Common Causes in Men
The most common reversible cause of male infertility is a varicocele, which is a swelling of the veins that drain the testicle. Varicoceles can raise the temperature around the testicle and reduce both the number and quality of sperm. A low sperm count is defined as fewer than 15 million sperm per milliliter of semen.
Even when sperm count is normal, problems with sperm movement or function can prevent them from reaching or penetrating the egg. Hormonal imbalances, particularly low testosterone, also play a role. Infections of the reproductive tract, including some sexually transmitted infections, can interfere with sperm production or cause scarring that blocks sperm transport. Less commonly, ejaculation issues (where semen enters the bladder instead of exiting the body) or structural defects in the tubes that carry sperm contribute to the problem.
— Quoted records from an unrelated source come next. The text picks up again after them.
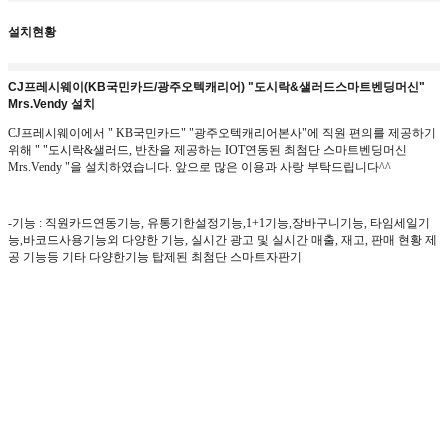
설치현황
CJ프레시웨이(KB국민카드/광주오텍캐리어) "도시락&샐러드스마트벤딩머신"
Mrs.Vendy 설치
CJ프레시웨이에서 " KB국민카드" "광주오텍캐리어본사"에 직원 편의를 제공하기
위해 " "도시락&샐러드, 반찬을 제공하는 IOT연동된 최첨단 스마트벤딩머신
Mrs.Vendy "
을 설치하였습니다
.
앞으로 많은 이용과 사랑 부탁드립니다
^^
-
기능
: 직원카드연동기능,
유통기한설정기능
,1+1
기능
,
장바구니기능
, 타임세일기
능,
바코드사용기능외
다양한 기능, 실시간 광고 및 실시간 매출
,
재고
,
판매 현황 제
공 기능등 기타 다양한기능 탑제된 최첨단 스마트자판기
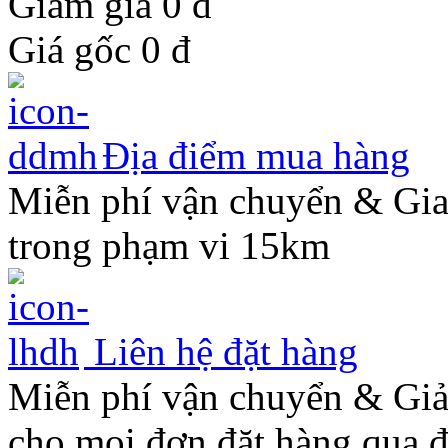
Giảm giá 0
đ
Giá gốc
0
đ
Địa điểm mua hàng
Miễn phí vận chuyển & Gi
trong phạm vi 15km
Liên hệ đặt hàng
Miễn phí vận chuyển & Gi
cho mọi đơn đặt hàng qua đ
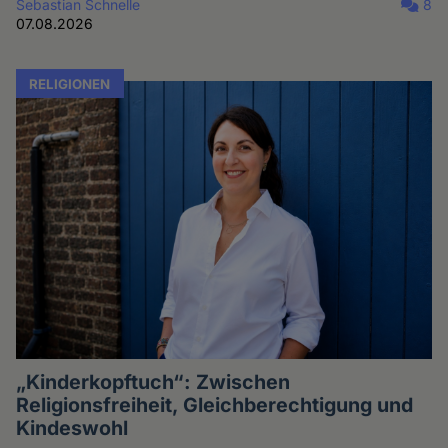
Sebastian Schnelle
8
07.08.2026
RELIGIONEN
„Kinderkopftuch“: Zwischen
Religionsfreiheit, Gleichberechtigung und
Kindeswohl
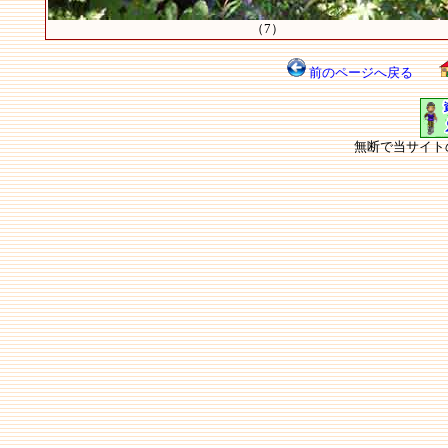
（7）
前のページへ戻る
無断で当サイト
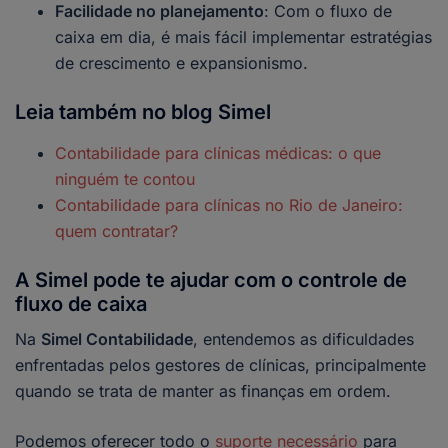
Facilidade no planejamento
: Com o fluxo de
caixa em dia, é mais fácil implementar estratégias
de crescimento e expansionismo.
Leia também no blog Simel
Contabilidade para clínicas médicas: o que
ninguém te contou
Contabilidade para clínicas no Rio de Janeiro:
quem contratar?
A Simel pode te ajudar com o controle de
fluxo de caixa
Na
Simel Contabilidade
, entendemos as dificuldades
enfrentadas pelos gestores de clínicas, principalmente
quando se trata de manter as finanças em ordem.
Podemos oferecer todo o
suporte necessário
para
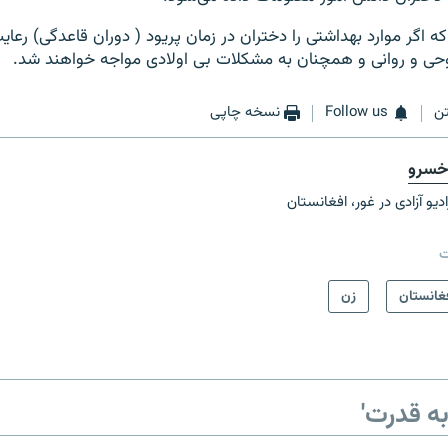
که اگر موارد بهداشتی را دختران در زمان پریود ( دوران قاعدگی) رعای
حی و روانی و همچنان به مشکلات بی اولادی مواجه خواهند شد.
ن
Follow us
نسخه چاپی
خسرو
ادیو آزادی در غور، افغانستان
ت
غانستان
زن
ه قدرت'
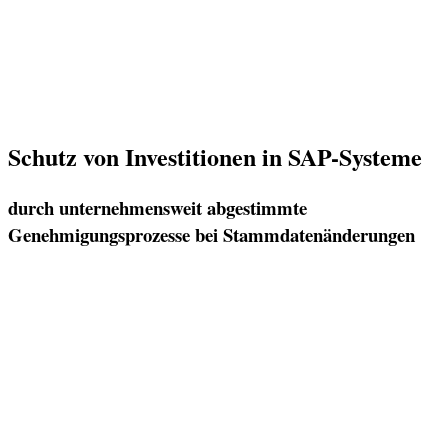
Schutz von Investitionen in SAP-Systeme
durch unternehmensweit abgestimmte
Genehmigungsprozesse bei Stammdatenänderungen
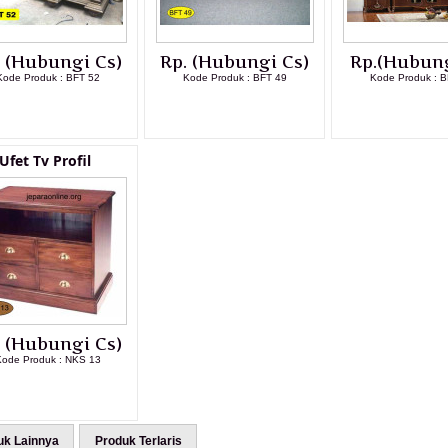
. (Hubungi Cs)
Rp. (Hubungi Cs)
Rp.(Hubung
Kode Produk : BFT 52
Kode Produk : BFT 49
Kode Produk : B
LIHAT DETAIL PRODUK
LIHAT DETAIL PRODUK
LIHAT DETAI
Ufet Tv Profil
. (Hubungi Cs)
ode Produk : NKS 13
LIHAT DETAIL PRODUK
uk Lainnya
Produk Terlaris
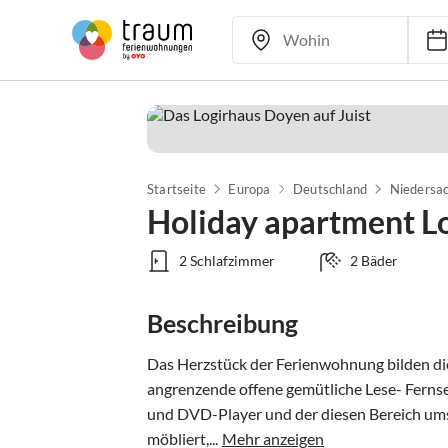
Startseite
Europa
Deutschland
Niedersa
Holiday apartment Lo
2 Schlafzimmer
2 Bäder
Beschreibung
Das Herzstück der Ferienwohnung bilden di
angrenzende offene gemütliche Lese- Ferns
und DVD-Player und der diesen Bereich ums
möbliert,...
Mehr anzeigen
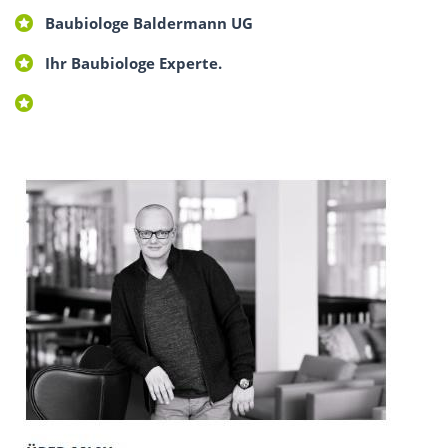
Baubiologe Baldermann UG
Ihr Baubiologe Experte.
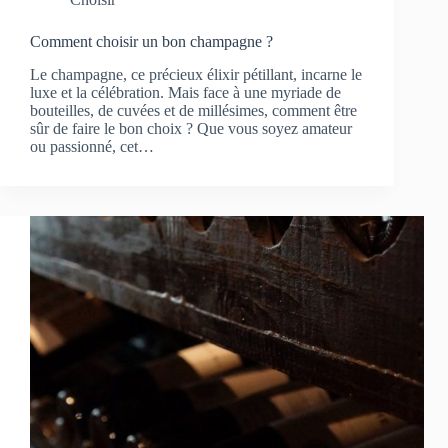
Comment choisir un bon champagne ?
Le champagne, ce précieux élixir pétillant, incarne le
luxe et la célébration. Mais face à une myriade de
bouteilles, de cuvées et de millésimes, comment être
sûr de faire le bon choix ? Que vous soyez amateur
ou passionné, cet…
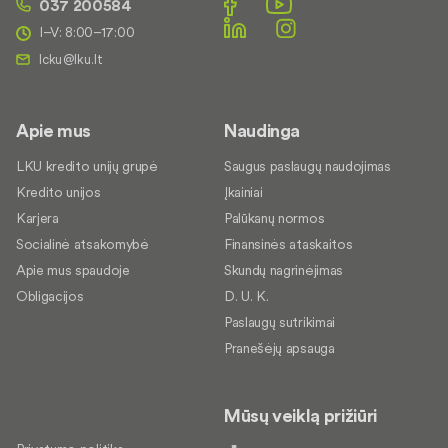
037 200584
I–V: 8:00–17:00
Apie mus
Naudinga
LKU kredito unijų grupė
Saugus paslaugų naudojimas
Kredito unijos
Įkainiai
Karjera
Palūkanų normos
Socialinė atsakomybė
Finansinės ataskaitos
Apie mus spaudoje
Skundų nagrinėjimas
Obligacijos
D. U. K.
Paslaugų sutrikimai
Pranešėjų apsauga
Mūsų veiklą prižiūri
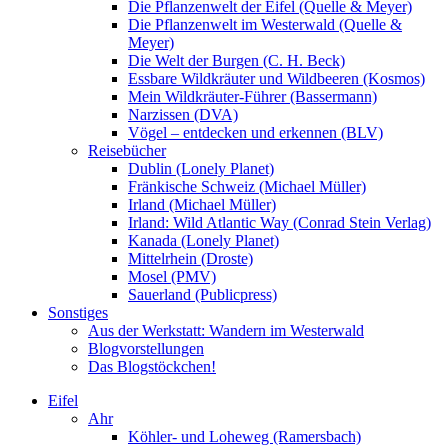
Die Pflanzenwelt der Eifel (Quelle & Meyer)
Die Pflanzenwelt im Westerwald (Quelle &
Meyer)
Die Welt der Burgen (C. H. Beck)
Essbare Wildkräuter und Wildbeeren (Kosmos)
Mein Wildkräuter-Führer (Bassermann)
Narzissen (DVA)
Vögel – entdecken und erkennen (BLV)
Reisebücher
Dublin (Lonely Planet)
Fränkische Schweiz (Michael Müller)
Irland (Michael Müller)
Irland: Wild Atlantic Way (Conrad Stein Verlag)
Kanada (Lonely Planet)
Mittelrhein (Droste)
Mosel (PMV)
Sauerland (Publicpress)
Sonstiges
Aus der Werkstatt: Wandern im Westerwald
Blogvorstellungen
Das Blogstöckchen!
Eifel
Ahr
Köhler- und Loheweg (Ramersbach)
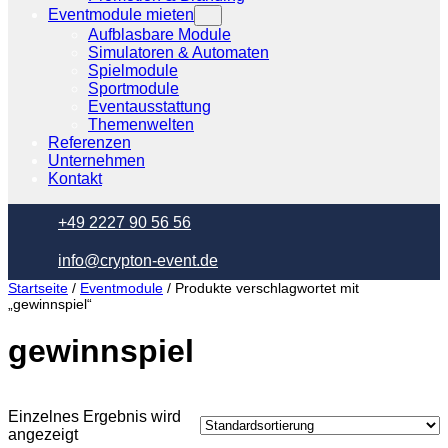
Eventmodule mieten
Aufblasbare Module
Simulatoren & Automaten
Spielmodule
Sportmodule
Eventausstattung
Themenwelten
Referenzen
Unternehmen
Kontakt
+49 2227 90 56 56
info@crypton-event.de
Startseite
/
Eventmodule
/ Produkte verschlagwortet mit
„gewinnspiel“
gewinnspiel
Einzelnes Ergebnis wird
angezeigt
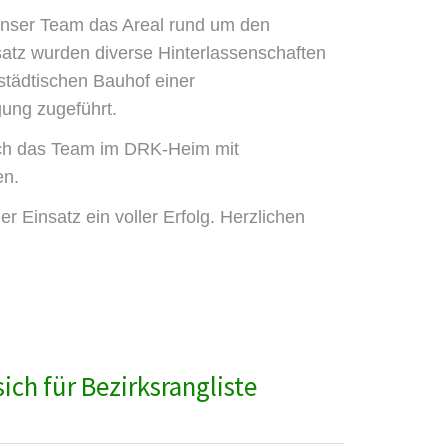
unser Team das Areal rund um den
atz wurden diverse Hinterlassenschaften
tädtischen Bauhof einer
ng zugeführt.
ich das Team im DRK-Heim mit
en.
r Einsatz ein voller Erfolg. Herzlichen
ch für Bezirksrangliste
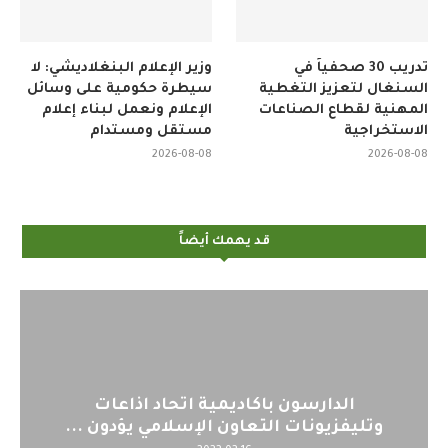
تدريب 30 صحفياً في
وزير الإعلام البنغلاديشي: لا
السنغال لتعزيز التغطية
سيطرة حكومية على وسائل
المهنية لقطاع الصناعات
الإعلام ونعمل لبناء إعلام
الاستخراجية
مستقل ومستدام
2026-08-08
2026-08-08
قد يهمك أيضاً
الدارسون باكاديمية اتحاد اذاعات
اليو
تليفزيونات التعاون الإسلامي يؤدون ...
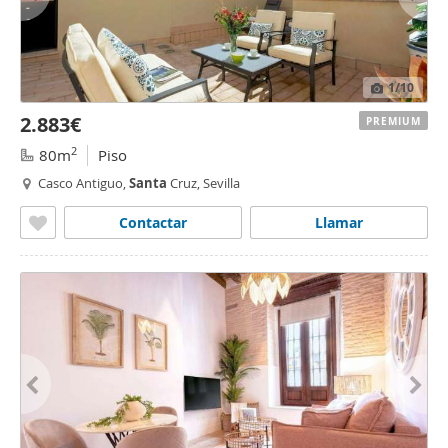
1
/10
2.883€
PREMIUM
2
80m
Piso
Casco Antiguo,
Santa
Cruz, Sevilla
Contactar
Llamar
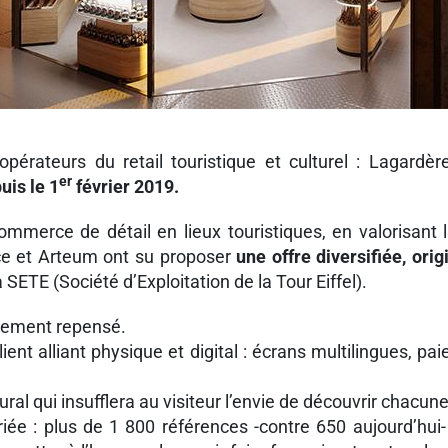
 opérateurs du retail touristique et culturel : Lagard
er
uis le 1
février 2019.
mmerce de détail en lieux touristiques, en valorisant 
nce et Arteum ont su proposer
une offre diversifiée, ori
a SETE (Société d’Exploitation de la Tour Eiffel).
ièrement repensé.
ient alliant physique et digital : écrans multilingues, 
 qui insufflera au visiteur l’envie de découvrir chacune d’
riée : plus de 1 800 références -contre 650 aujourd’hui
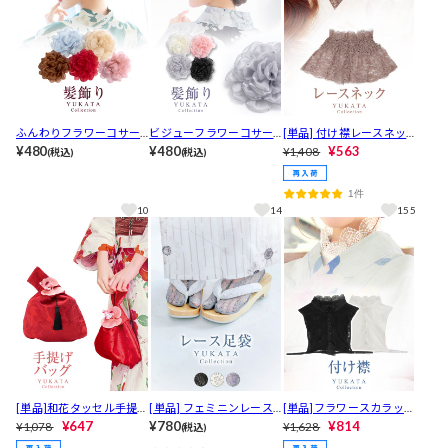
ふんわりフラワーコサー
ビジューフラワーコサー
[単品] 付け襟レースネッ
ジュ髪飾り【2026年新作/
¥480
ジュ髪飾り【2026年新作/
¥480
ク【YUKATA by dazzy 20
¥563
¥1,408
(税込)
(税込)
YUKATA by dazzy】
YUKATA by dazzy】
25】
1件
10
14
155
[単品]和花タッセル手提げ
[単品] フェミニンレース
[単品]フラワースカラップ
バッグ【2025年新作/YUK
¥647
足袋【YUKATA by dazzy 2
¥780
レース付け襟【2025年新
¥814
¥1,078
¥1,628
(税込)
ATA by dazzy】
025】
作/YUKATA by dazzy】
When Doctors Start Investigating
The timeline for seeking evaluation depends largely on age. For women under 35, the standard recommendation is to try for 12 months before pursuing testing. For women 35 and older, that window shortens to 6 months. Women over 40 may warrant more immediate evaluation. And if either partner has a known medical condition associated with infertility, like PCOS, endometriosis, or a history of undescended testicles, evaluation should begin right away regardless of age.
What Testing Looks Like
For men, the first and most important test is a semen analysis. You provide a semen sample, and a lab evaluates sperm count, movement, and shape. Blood tests can check hormone levels, particularly testosterone. In some cases, genetic testing or imaging of the reproductive organs with ultrasound may follow.
For women, testing typically starts with blood work to check hormone levels and confirm ovulation. An imaging test called an HSG (hysterosalpingography) is commonly used to check whether the fallopian tubes are open. During this test, a contrast dye is injected into the uterus through the cervix, and X-rays track whether the dye flows freely through the tubes. Ultrasound-based alternatives exist as well, where saline is used instead of dye to visualize the uterus. If more detail is needed, a small camera can be guided into the uterus to look for structural problems directly.
When No Cause Is Found
About 30% of infertile couples receive a diagnosis of “unexplained infertility.” This means all standard tests, including ovulation checks, fallopian tube imaging, uterine evaluation, and semen analysis, come back normal. It doesn’t mean nothing is wrong. It means current diagnostic tools can’t pinpoint the issue. Factors like egg quality, subtle hormonal timing problems, or issues with how the embryo implants may be at play but are difficult to measure with routine tests.
Unexplained infertility can be one of the more frustrating diagnoses to receive, but it doesn’t mean treatment won’t work. Many couples with unexplained infertility respond well to fertility treatments, even without a specific cause identified. The label simply reflects the limits of what testing can reveal, not the limits of what’s treatable.